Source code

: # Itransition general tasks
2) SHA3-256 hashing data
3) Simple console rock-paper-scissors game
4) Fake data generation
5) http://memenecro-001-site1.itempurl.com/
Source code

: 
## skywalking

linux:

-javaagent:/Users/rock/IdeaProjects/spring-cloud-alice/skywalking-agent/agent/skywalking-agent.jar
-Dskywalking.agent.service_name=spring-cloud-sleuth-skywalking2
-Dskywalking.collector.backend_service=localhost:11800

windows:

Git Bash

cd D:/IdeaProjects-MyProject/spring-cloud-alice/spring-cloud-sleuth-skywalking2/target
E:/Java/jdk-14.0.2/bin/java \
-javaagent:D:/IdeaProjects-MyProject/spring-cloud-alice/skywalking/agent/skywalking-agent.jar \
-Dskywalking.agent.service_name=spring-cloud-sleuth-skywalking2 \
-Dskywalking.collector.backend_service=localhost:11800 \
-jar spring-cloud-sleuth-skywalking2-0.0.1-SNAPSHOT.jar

- _Task directions_
Every line of the material must be duplicated exactly.

- _Task answer_
Source code

: # Itransition general tasks
2) SHA3-256 hashing data
3) Simple console rock-paper-scissors game
4) Fake data generation
5) http://memenecro-001-site1.itempurl.com/
Source code

: 
## skywalking

linux:

-javaagent:/Users/rock/IdeaProjects/spring-cloud-alice/skywalking-agent/agent/skywalking-agent.jar
-Dskywalking.agent.service_name=spring-cloud-sleuth-skywalking2
-Dskywalking.collector.backend_service=localhost:11800

windows:

Git Bash

cd D:/IdeaProjects-MyProject/spring-cloud-alice/spring-cloud-sleuth-skywalking2/target
E:/Java/jdk-14.0.2/bin/java \
-javaagent:D:/IdeaProjects-MyProject/spring-cloud-alice/skywalking/agent/skywalking-agent.jar \
-Dskywalking.agent.service_name=spring-cloud-sleuth-skywalking2 \
-Dskywalking.collector.backend_service=localhost:11800 \
-jar spring-cloud-sleuth-skywalking2-0.0.1-SNAPSHOT.jar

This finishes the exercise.